• [Exercise details]:
Please set down every entry again exactly as it stands, without the pictures.

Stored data

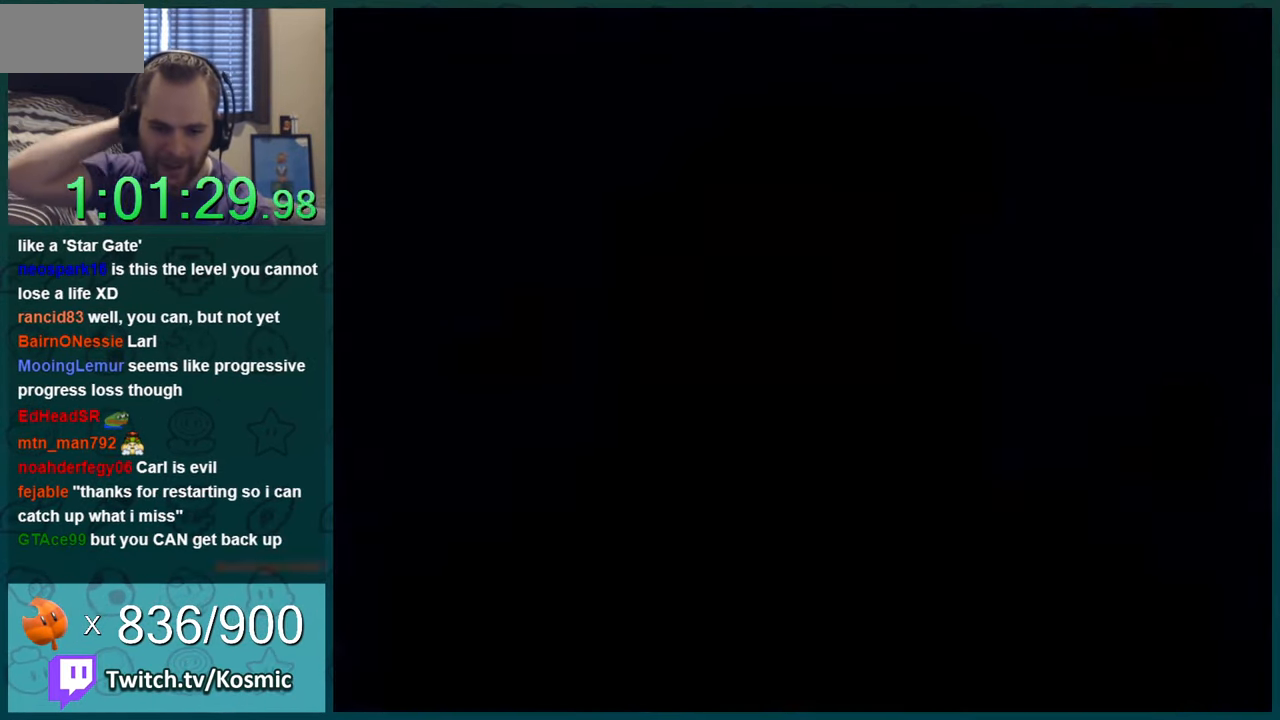
{"buttons": [], "events": []}
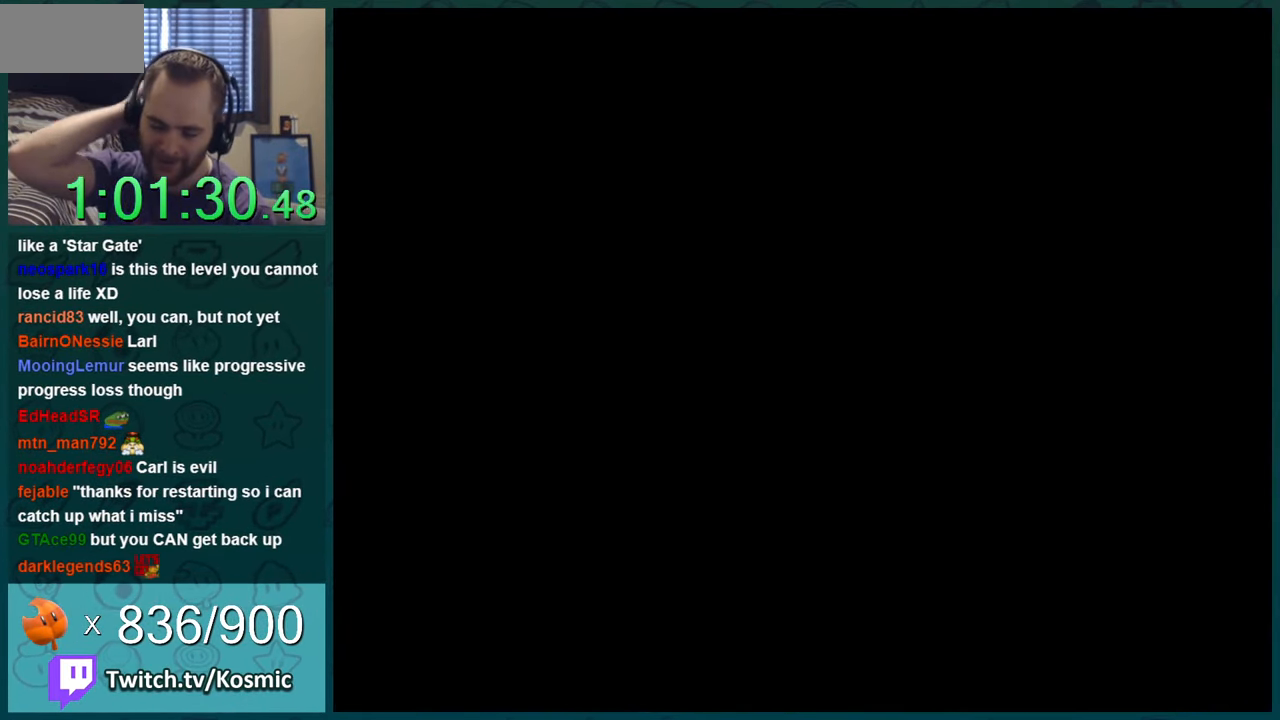
{"buttons": [], "events": []}
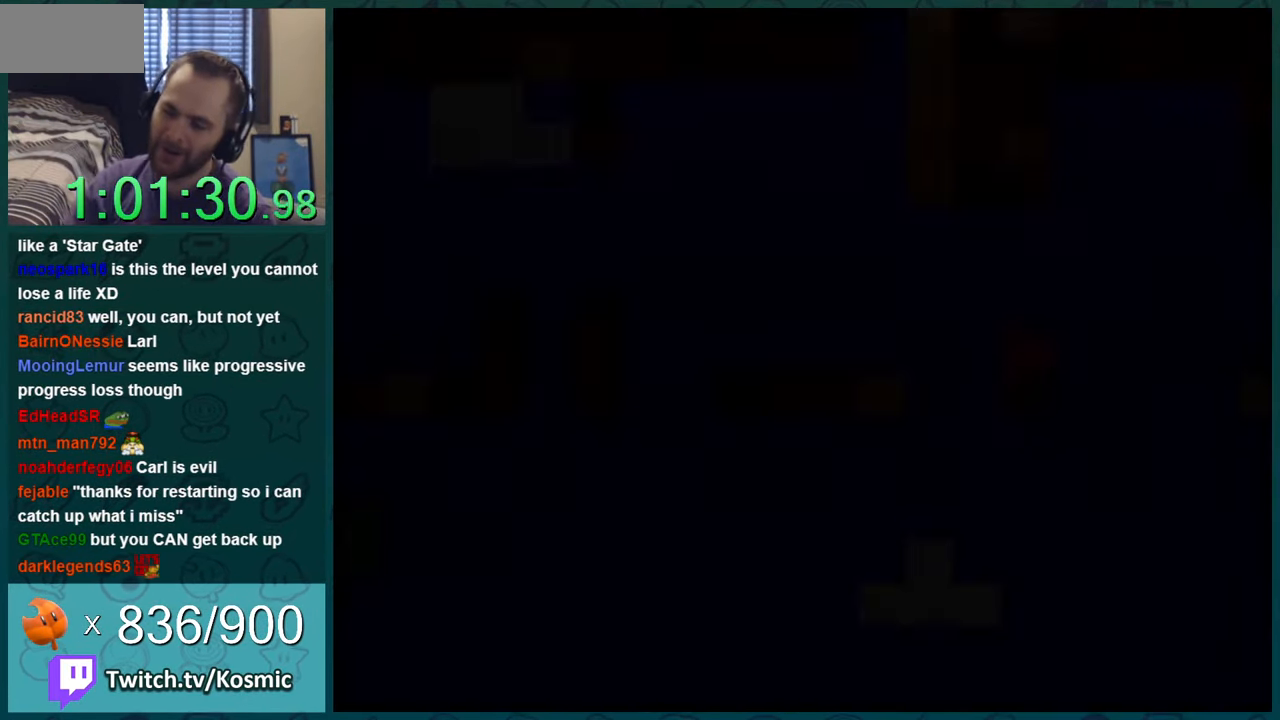
{"buttons": ["Y"], "events": [[467, "Y", "down"]]}
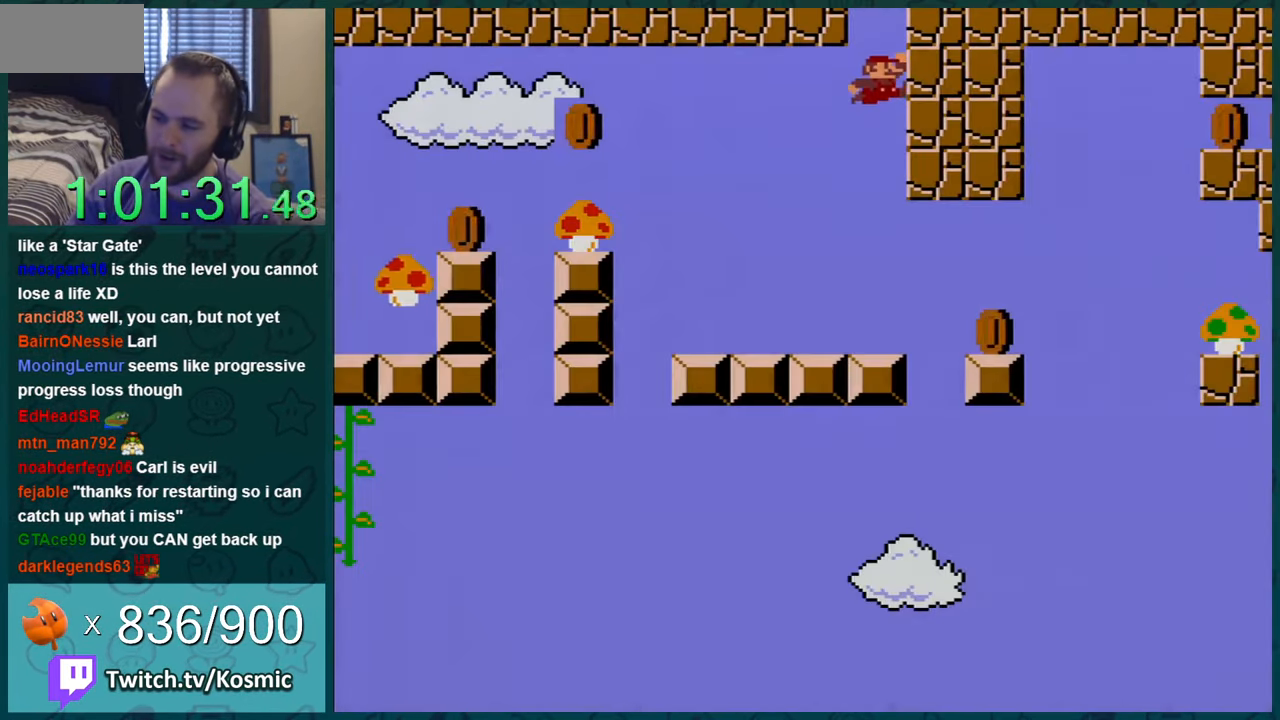
{"buttons": ["Y"], "events": []}
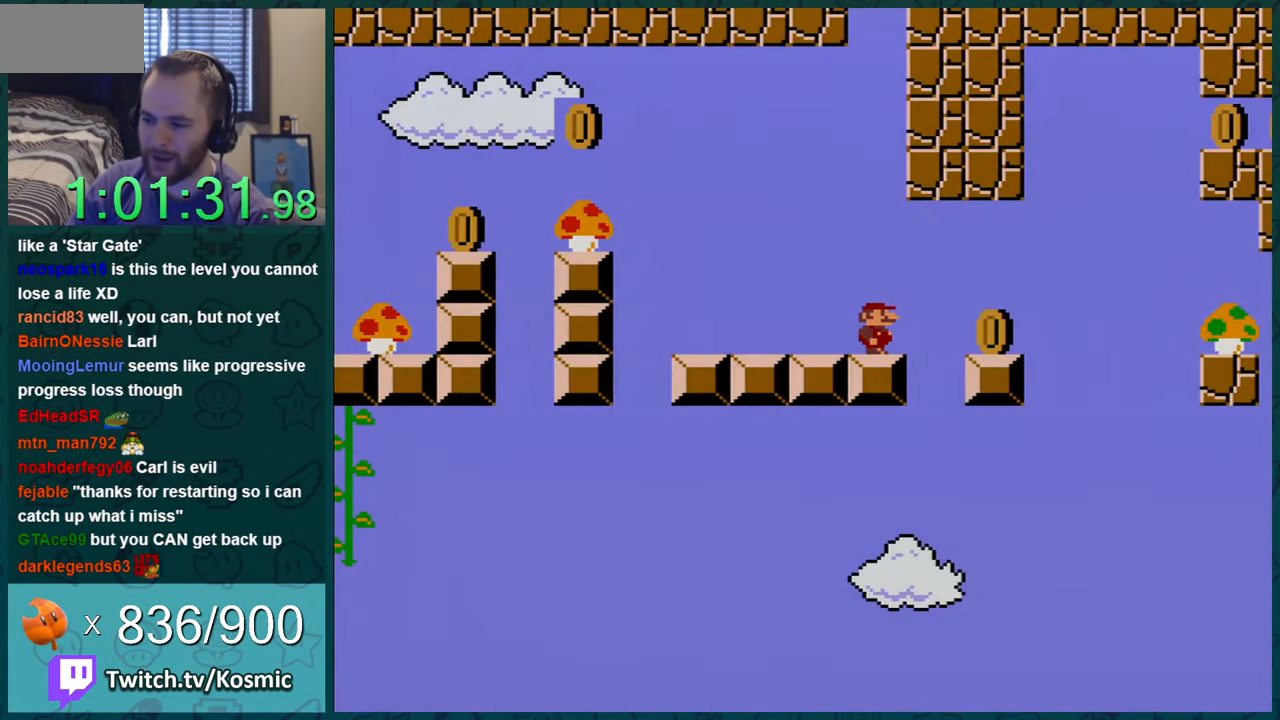
{"buttons": ["Y", "DPAD_LEFT"], "events": [[183, "DPAD_RIGHT", "down"], [300, "DPAD_RIGHT", "up"], [400, "DPAD_LEFT", "down"]]}
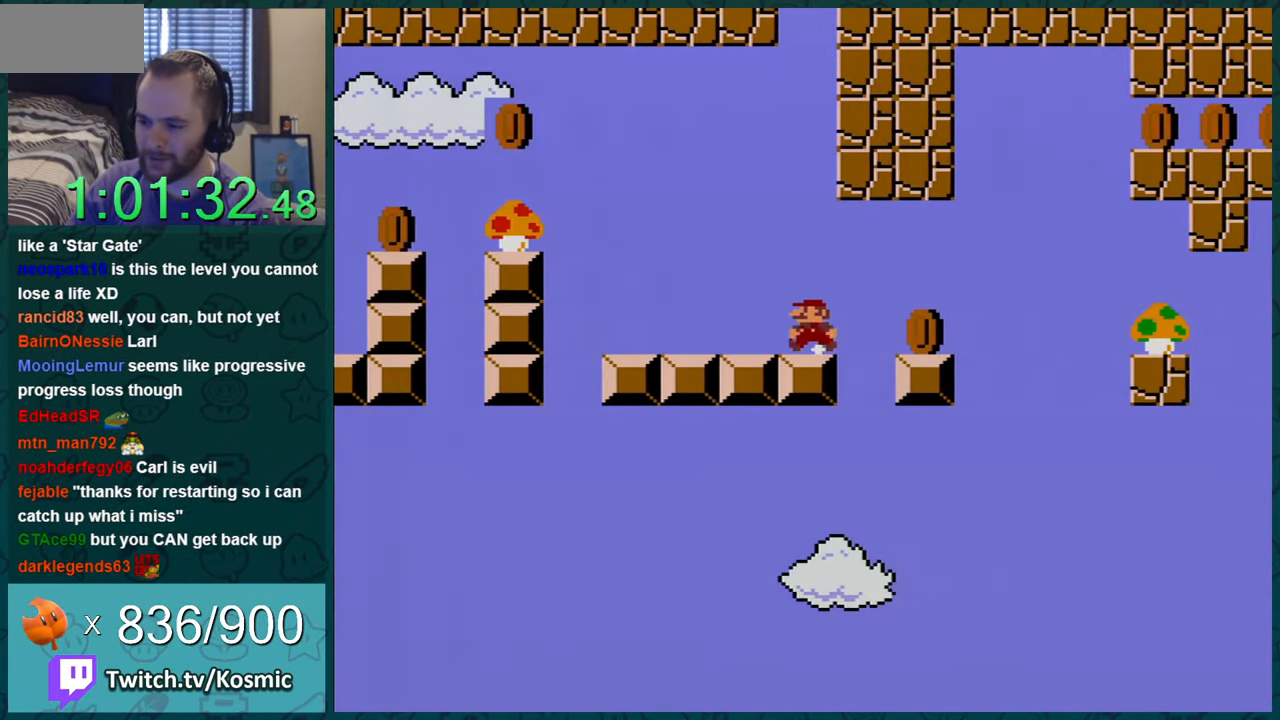
{"buttons": ["B", "Y", "DPAD_LEFT"], "events": [[401, "B", "down"]]}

• [Finished exercise]:
{"buttons": [], "events": []}
{"buttons": [], "events": []}
{"buttons": ["Y"], "events": [[467, "Y", "down"]]}
{"buttons": ["Y"], "events": []}
{"buttons": ["Y", "DPAD_LEFT"], "events": [[183, "DPAD_RIGHT", "down"], [300, "DPAD_RIGHT", "up"], [400, "DPAD_LEFT", "down"]]}
{"buttons": ["B", "Y", "DPAD_LEFT"], "events": [[401, "B", "down"]]}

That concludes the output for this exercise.